Hugging Face Hub
Feynman includes read-only Hugging Face Hub tools for grounding ML recipes and replication plans. They help the researcher verify whether a dataset or repo actually exposes the files, splits, schema, and card metadata needed for implementation.
These tools are grounded in Hugging Face’s public Hub API endpoint docs. Authentication follows the HF_TOKEN environment variable documented by huggingface_hub; Feynman also accepts HUGGINGFACE_HUB_TOKEN for compatibility with existing shells.
Authentication
Public Hub resources work without configuration.

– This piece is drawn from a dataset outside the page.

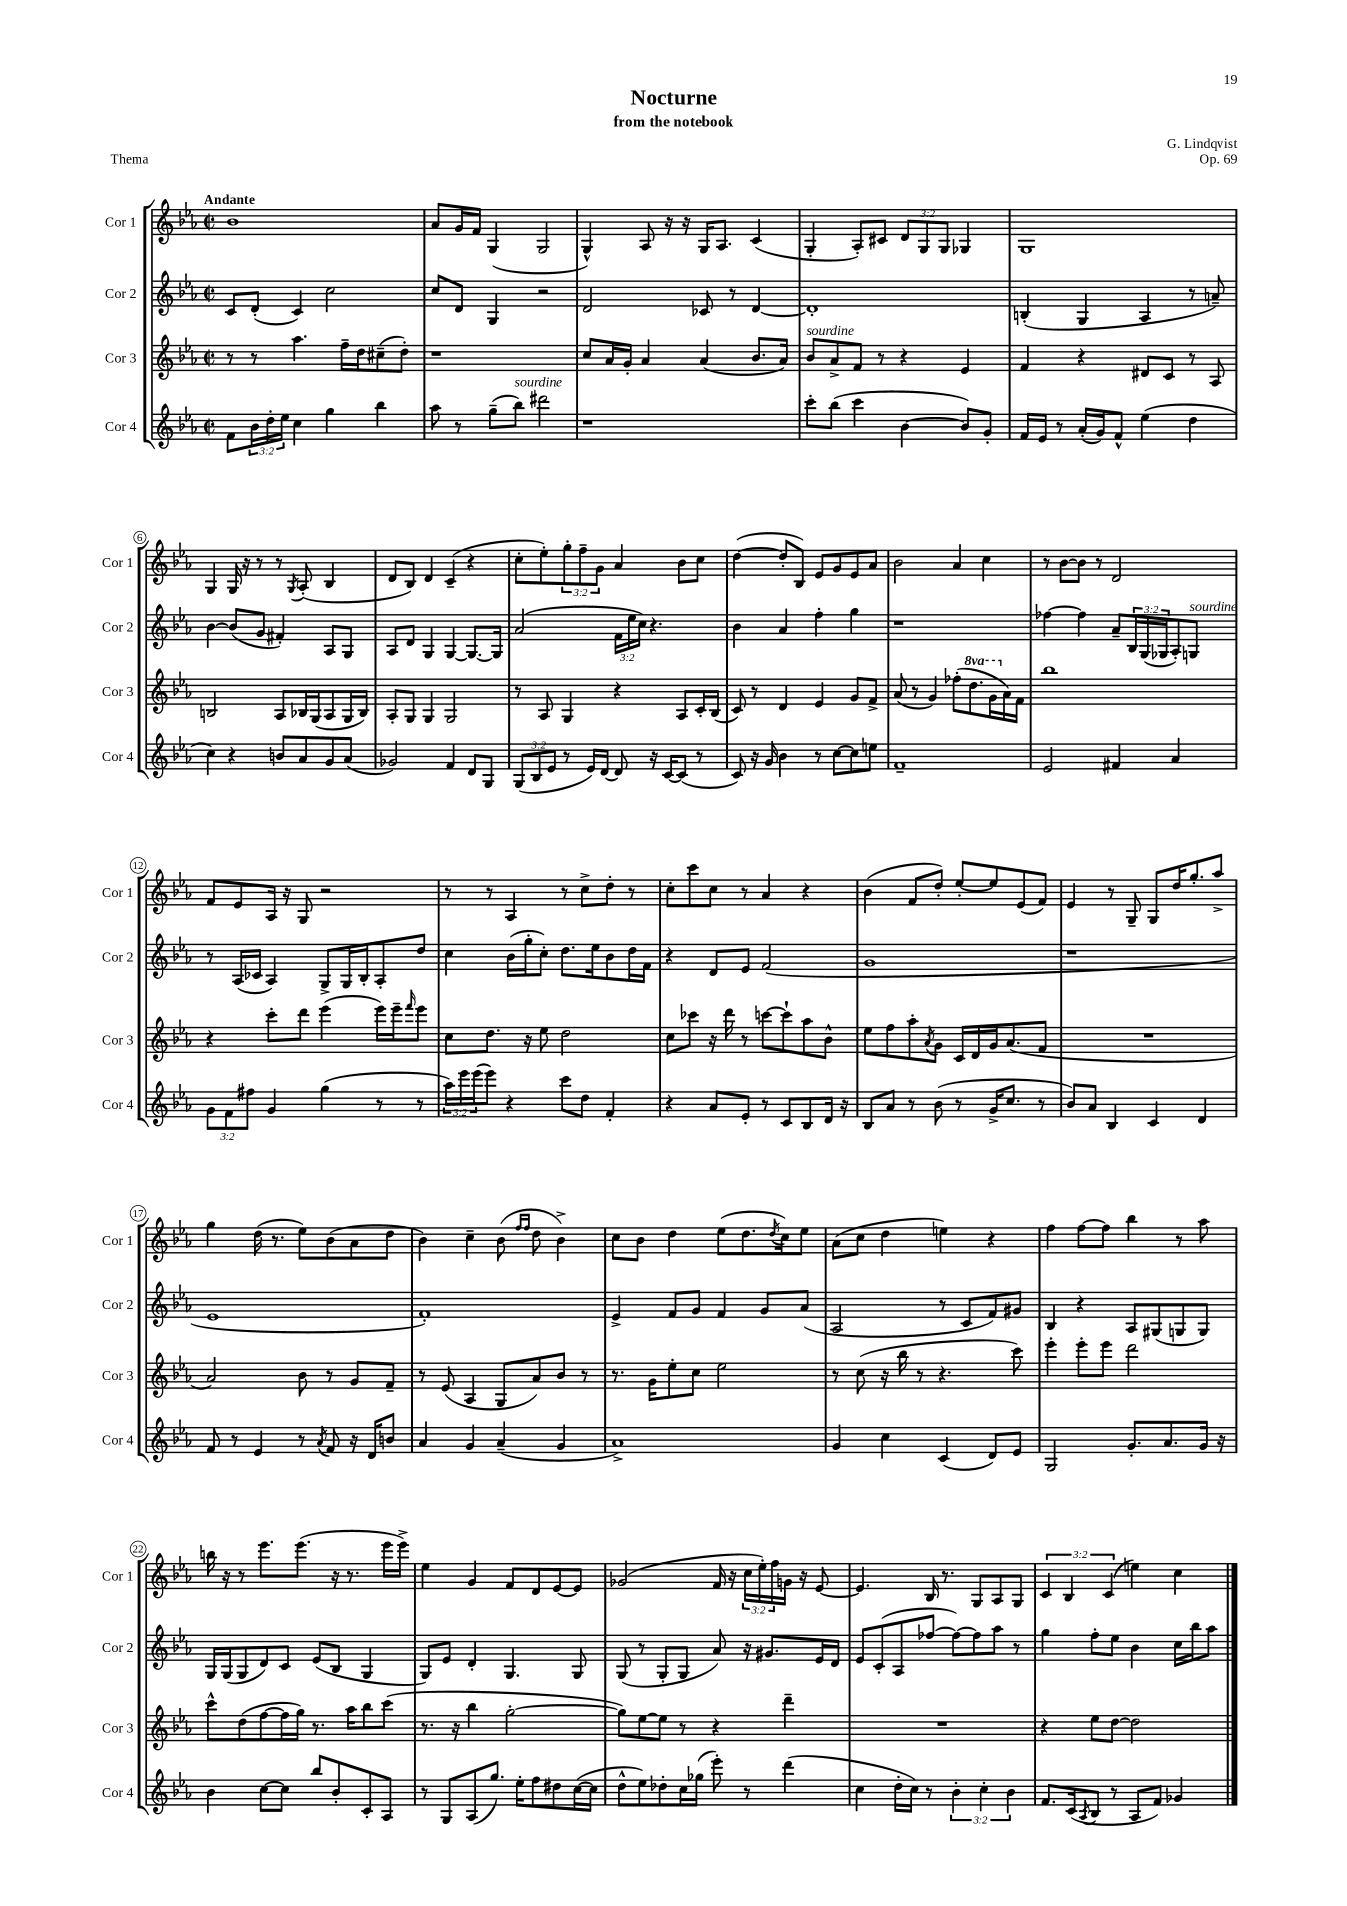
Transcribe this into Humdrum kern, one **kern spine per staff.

For private or gated resources, set an access token in your shell before launching Feynman:
export HF_TOKEN=hf_...
Feynman also checks HUGGINGFACE_HUB_TOKEN. The tools send whichever token is present with Hub requests.
Tools
The researcher agent can use these tools automatically:
| Tool | Purpose |
|---|---|
hf_dataset_info | Inspect dataset metadata, tags, access status, card data, features, splits, downloads, likes, and sibling files |
hf_repo_files | List files in a model, dataset, or Space repository before reading anything large |
hf_repo_read_file | Read small text files from Hub repos, such as README.md, configs, examples, and scripts |
The file reader truncates output by default and is intended for text files only. It is not a weight downloader or dataset bulk reader. It refuses obvious model weight files, archives, and dataset shards such as .safetensors, .bin, .gguf, .parquet, .zip, and .tar before download.
Where it is used
The /recipe workflow uses Hugging Face Hub inspection to validate dataset availability and schema before recommending a training recipe. The /replicate workflow uses the same checks for ML-heavy papers and benchmark claims.
For example, a recipe using a chat SFT dataset should verify that the dataset has a messages, text, or prompt/completion-style schema before calling it usable. If Feynman cannot check that schema, the final artifact should mark the dataset as unverified or blocked.
Boundaries
These tools are read-only. They do not create repos, upload files, start jobs, or manage private data. If an experiment needs execution on Hugging Face infrastructure, Feynman should record that as a follow-up implementation decision rather than silently attempting it.